Edward announced in his letter that he was given 15 minutes’ ‘scribble time’. It reads as follows:
“My dear Mum and Dad, At last after a weary 3½ years, we are all again free men. This is my first attempt at writing for a very long time after working on rice and stew for 3½ years one’s brain becomes decidedly dim. Did I say stew? Soup and mighty thin at times too.
“How is everyone at Sandy Brow? Am looking forward to having all the news. So much has happened during these last wonderful weeks that we still wonder if we are dreaming or not.
“I wrote a few scratchy lines yesterday in about 5 minutes and was told that they probably would not be delivered and were being substituted by these. So here’s hoping.
“We are at present (about 50 of us) staying in a large building standing in spacious grounds in Batavia, a grand place. Our food is excellent and since the great day, nearly all of (excuse me!)
“Sept 17th. A very memorable date – doctor has just come to see us and informed us to pack our kit. Shall be flying to India any moment! GOSH!
“Everyone’s all a buzz. We had been saying that everyone was going home except us. I get so excited these days – especially when I think of home – my mother and father and all those I love. In fact writing this and thinking of you all is nearly too much for me. I’m a bit soft. During the past years one found it best to forget everything and take what was coming.

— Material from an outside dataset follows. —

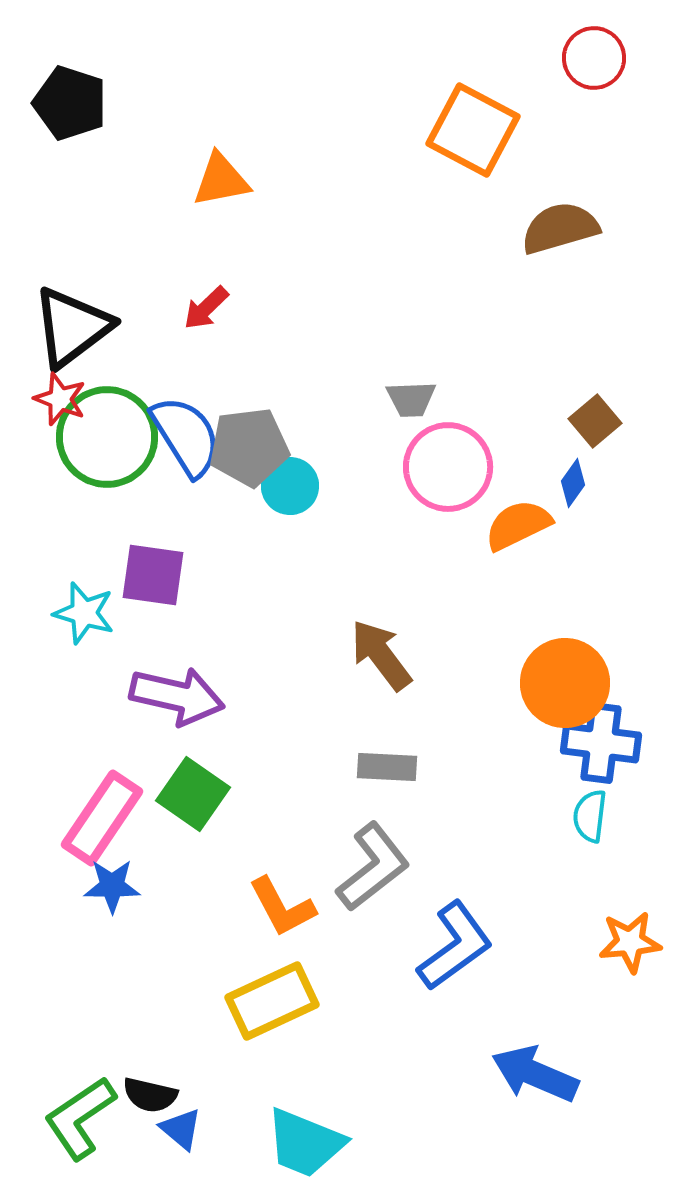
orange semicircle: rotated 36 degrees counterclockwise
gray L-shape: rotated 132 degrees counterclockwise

“Have tasted eggs, butter, milk and meat, fruit, etc first for over 3 years. (STOP PRESS the ‘Gen’ is we are flying into Colombo, given warm kit and then straight to Good Old England. I wonder!) In any case shall post this where we stay, or bring it with me.
“Have been telling my ward that something big was bound to happen on the 17th. He’s a grand fellow, lives in Brighton and used to work for Small and Parkes s.c. Rep.

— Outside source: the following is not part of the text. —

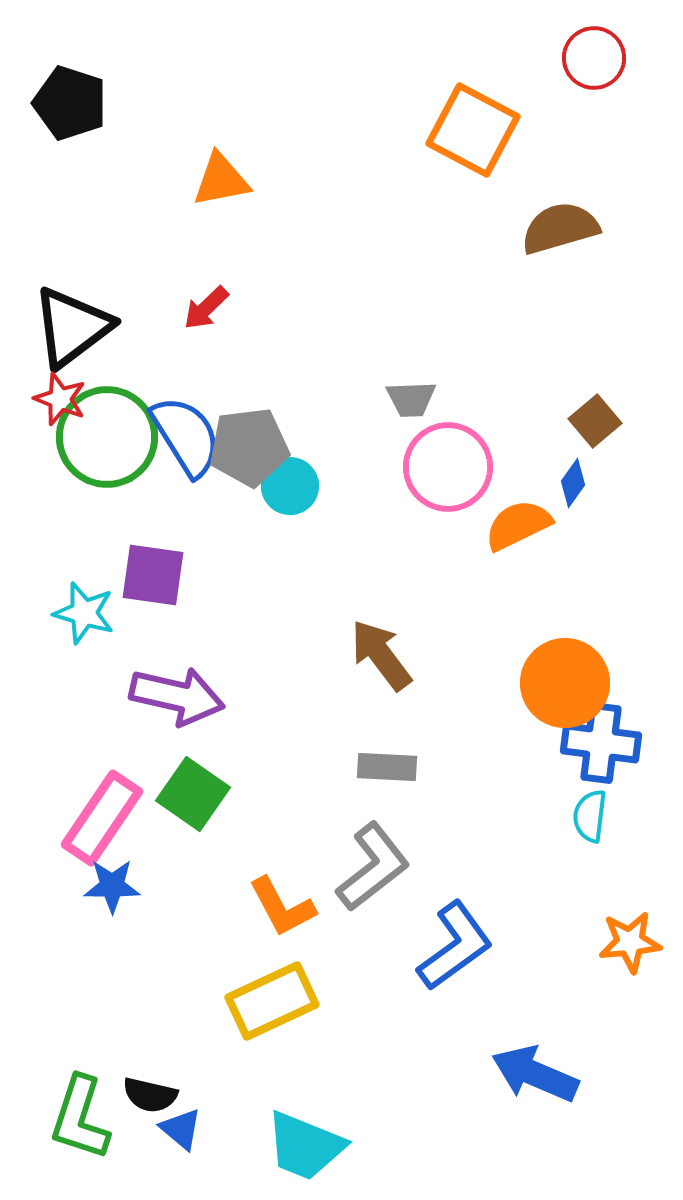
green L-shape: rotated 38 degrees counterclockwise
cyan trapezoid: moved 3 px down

“Although Java is a beautiful island, not so much now the Japs have had it for 3½ years. Shall be glad to get away from the eternal sun.
“Pompey lads been very fortunate only 2 dead that I can find anything about.
“I am fairly fit, very thin and suffering from the after effects of having dysentery 5 times, but good food will soon put me right.
“As space is short will try to summarise events which might be of interest. Remember a small lad, one Pat Davis, first school pal of Voller days. Met him in early POW days after over 20 years, now Wing Commander, highest rank in camp and he turned up trumps. Just as natural as he always was, no side.
“Hope to get a pair of boots any time, have worn pieces of wood for 2½ years. Bare feet most of the time, they soon get hard. My hair will be about 1 inch long now.
“Since POW have been to AMBON ISLE for 1½ years on a working party. Just Hell on Earth. Our officers estimate 25% of us survived. Could never get you to half imagine this appalling suffering of our boys through disease and starvation.
“Had fish today, first for 3½ years, was it tasty. This place has been heaven. Must close. See you all soon. Loving son. Edward.”
He ends with a side note ‘MY MOTHER. What a day it will be’ and six kisses.
Edward was the youngest son of Arthur Whitmore Jones, who founded the family business in Southsea in 1909, and was 32 when he returned from the Pacific.
He expanded the business by opening the Chichester store, taking over the site of an existing hardware and furniture store which had operated since the early 1800s.
After Edward died, Christopher joined the business, to help his mother Jean, and took over the day-to-day running. Jean continued to work at the shop and retired fully from the business only in 2002, at the age of 81.
Mike joined the business in 2003, the fourth generation to be actively involved. He now runs the business with the aid of senior sales manager Gerald Lloyd.